Soy Mano: Sólo 80

por Graciela Labale
sábado, 30 de julio de 2011 · 00:00

 

 

Con 36 años y 5 hijos pequeños, Francisco, su amor, ése con el que había soñado una vida juntos hasta el final de sus días, enferma gravemente y muere en la lejana Buenos Aires. Acompañada del mayor de sus hijos le da cristiana sepultura y regresa a Tartagal a unirse con los suyos. Difícil es de imaginar cómo habrá sido aquel viaje de vuelta para esta joven mujer que en poco tiempo debía enfrentar un futuro al que no había planeado así. Cuántas cosas habrán pasado por su cabeza y su corazón, cuánta tristeza.

Pero la sangre correntina que corre por sus venas, el amor a sus hijos, el cariño de su gente y la presencia incondicional de su hermana “Tita”, no le permitieron a Zulma Silva de Martínez bajar los brazos.

 

* “Muy cerca de mi ocaso, yo te bendigo Vida,

porque nunca me diste ni esperanza fallida,

ni trabajos injustos, ni pena inmerecida;

porque veo al final de mi rudo camino

que yo fui el arquitecto de mi propio destino;

que si extraje la miel o la hiel de las cosas,

fue porque en ellas puse hiel o mieles sabrosas:

cuando planté rosales coseché siempre rosas.”

 

Así fue como en pocos días juntó los bagayos y un 23 de diciembre con sus hijos tomados de la mano, “la Tita” y Petiso, el perrito de la familia, emprendió un larguísimo viaje en tren hacia Buenos Aires, más precisamente a Pilar donde vivía una prima y donde habría de comprar un terreno tal como había planificado con su compañero. La fecha de la partida no fue elegida al azar, claro, Zulma no quería pasar la Nochebuena hundida en la tristeza de la ausencia.

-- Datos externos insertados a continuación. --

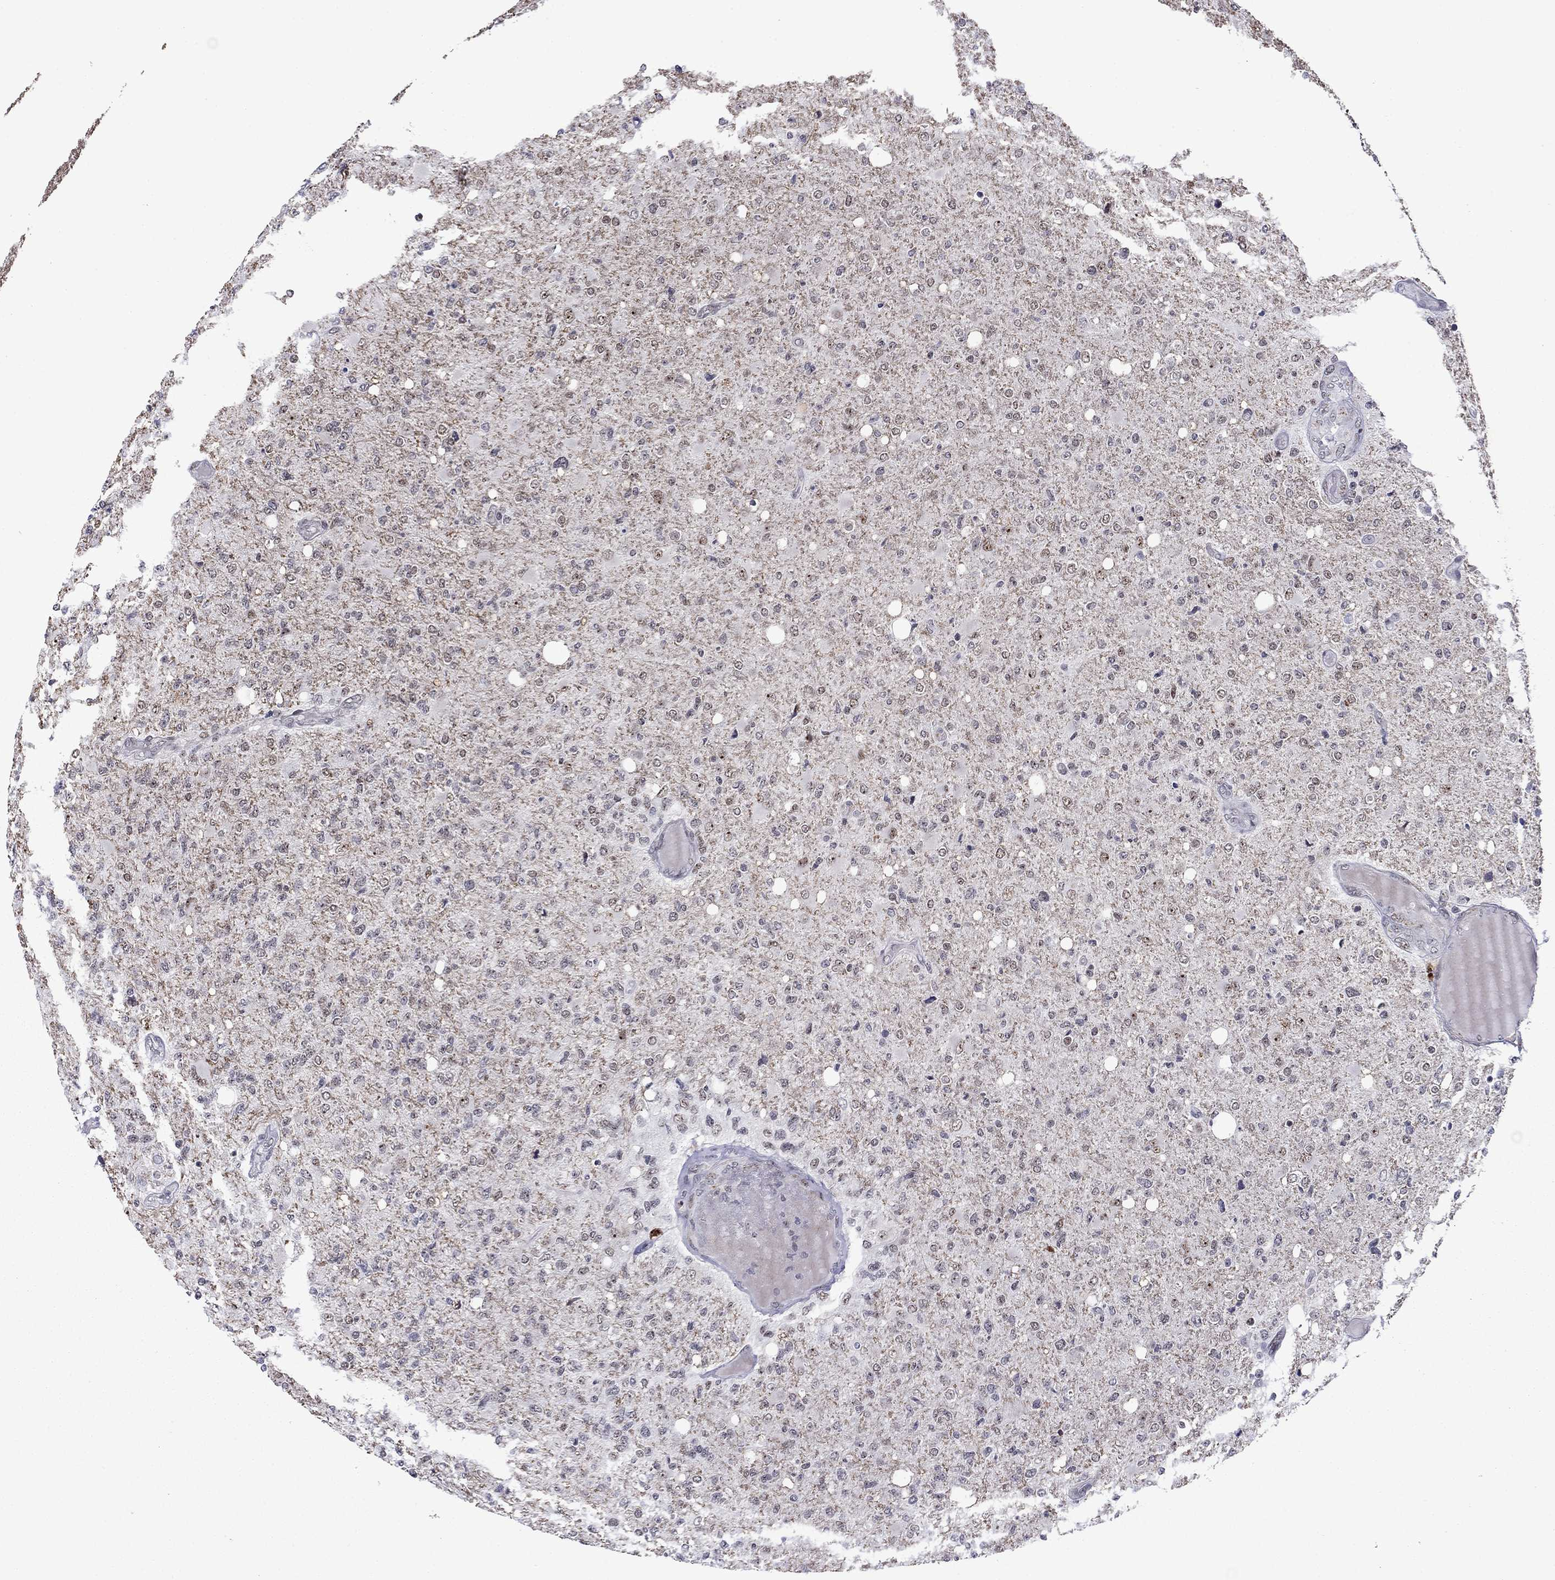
{"staining": {"intensity": "negative", "quantity": "none", "location": "none"}, "tissue": "glioma", "cell_type": "Tumor cells", "image_type": "cancer", "snomed": [{"axis": "morphology", "description": "Glioma, malignant, High grade"}, {"axis": "topography", "description": "Cerebral cortex"}], "caption": "Human glioma stained for a protein using immunohistochemistry (IHC) exhibits no staining in tumor cells.", "gene": "SURF2", "patient": {"sex": "male", "age": 70}}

Ya instalada empezó la otra historia, la de una mujer que educó a sus hijos con dedicación exclusiva e hizo de ellos gente de bien. En tanto, mientras cosía algunas ropitas para ganarse unos pesos que sumaba a la pensión, al trabajo de la tía, de los hijos mayores y a la estricta administración de un préstamo, edificó su casa con dignidad  acompañada por el afecto de los vecinos a los que les infundía respeto y admiración.

Sin duda, Zulma, como lo que es, una leona, luchó y mucho para construir una hermosa familia que junto a los que llegaron después, nueras, yernos y nietos, hoy, festejan su vida, sus 80 años. Sólo 80.

 

“Cierto, a mis lozanías va a seguir el invierno:

¡más tú no me dijiste que mayo fuera eterno!

Hallé sin duda largas las noches de mis penas;

y en cambio tuve algunas santamente serenas…

Amé, fui amada, el sol acarició mi faz.

¡Vida, nada te debo! ¡Vida, estamos en paz!”